Which Distributed File System as a backend for Cloud Computing?

While I haven't personally implemented it anywhere in our systems, I have looked pretty extensively at Gluster. I know a few people at some large sites that use this and it apparently works really well. They use it in production for some heavy duty HPC applications.


GlusterFS would seem like the ideal solution to me. To the guy who claims that Gluster takes lots of effort to set up I've got to say that he's probably never tried.

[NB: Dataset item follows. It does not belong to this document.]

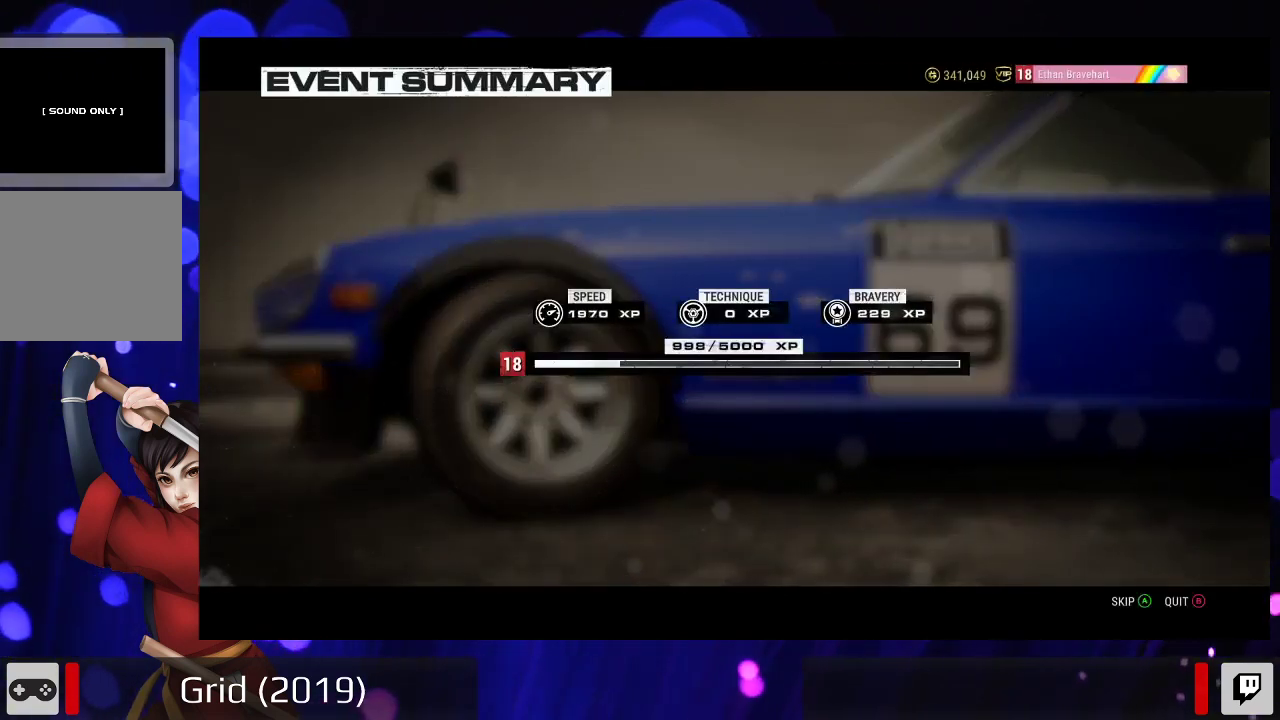
Gameplay with a controller (Xbox layout); each line is a JSON object with the inputs held at the frame after it. "events" lists button and stick changes between this image and that frame as [ms after this image, input, new state], when the widget could be followed in between. Not read: L3 R3.
{"buttons": [], "left_stick": "center", "right_stick": "center", "events": [[333, "A", "down"], [467, "A", "up"]]}
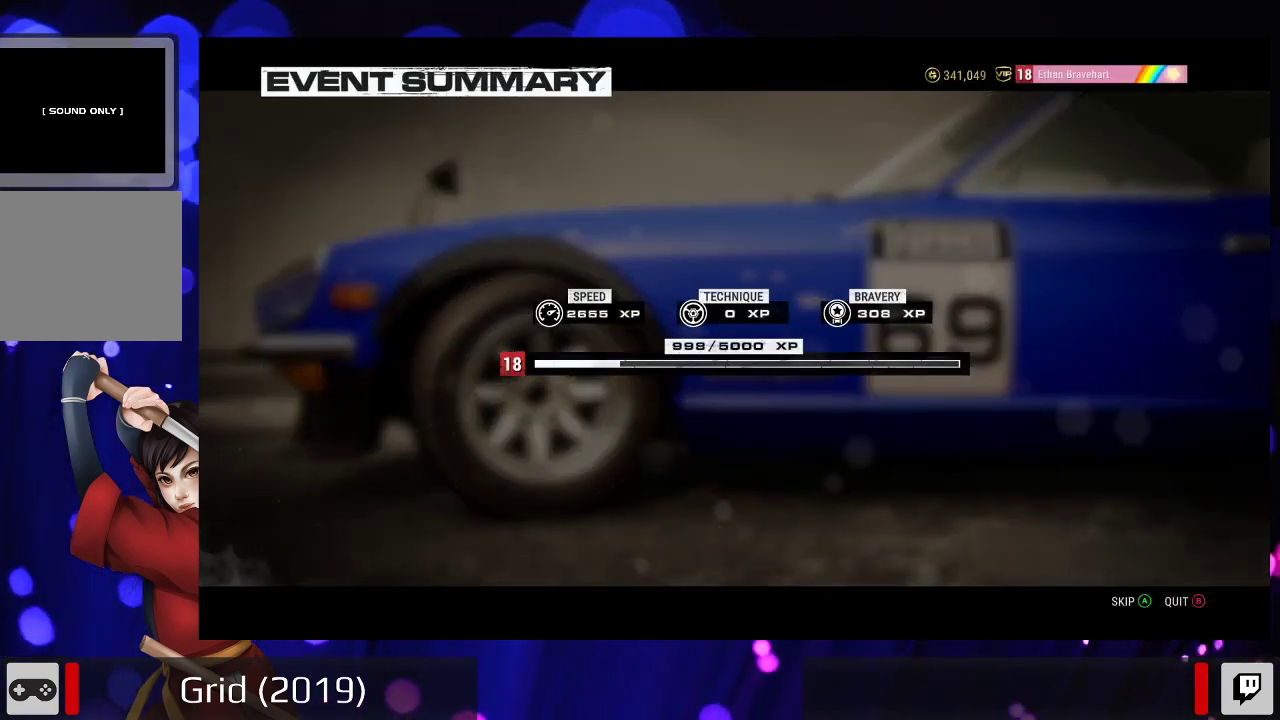
{"buttons": ["A"], "left_stick": "center", "right_stick": "center", "events": [[500, "A", "down"]]}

As of Gluster 3.2 the configuration utilities are pretty awesome and it takes 2 or 3 commands to get a gluster volume up and sharing on the network. Mounting gluster volumes is equally simple.

On the plus side it also gives you a lot more flexibility than NFS. It does striping, relication, georeplication, is of course POSIX compliant and so on. There is an extension called HekaFS, which also adds SSL and more advanced Authentification mechanisms, which is probably interesting for cloud computing. Also it scales! It is F/OSS and is being developed by RedHat who've recently purchased Gluster.


Have you ever looked at mogileFS? http://danga.com/mogilefs/

It's not a file system in the traditional sense, but it is good for distributing file data across a cluster (with replication and redundancy taken into account).

If you're serving up files for a web application you will need something to serve the files. I would suggest a PHP script that uses the HTTP request as the search key for finding the file you want in the mogile FS. You can then read the contents of the file into a buffer and echo/print it out.

MogileFS is already pretty quick, but you can combine mogileFS with memcache to speed up access to the most commonly used files.


With Lustre you have to have a special kernel on the servers, and I would only have the servers being servers and nothing else.

Strangely the most sane answer much well be NFS. We have used NFS on Amazon's cloud. It may not scale as well as some file systems but the simplicity should not me overlooked. A single name space is probably not worth the effort it would take to implement.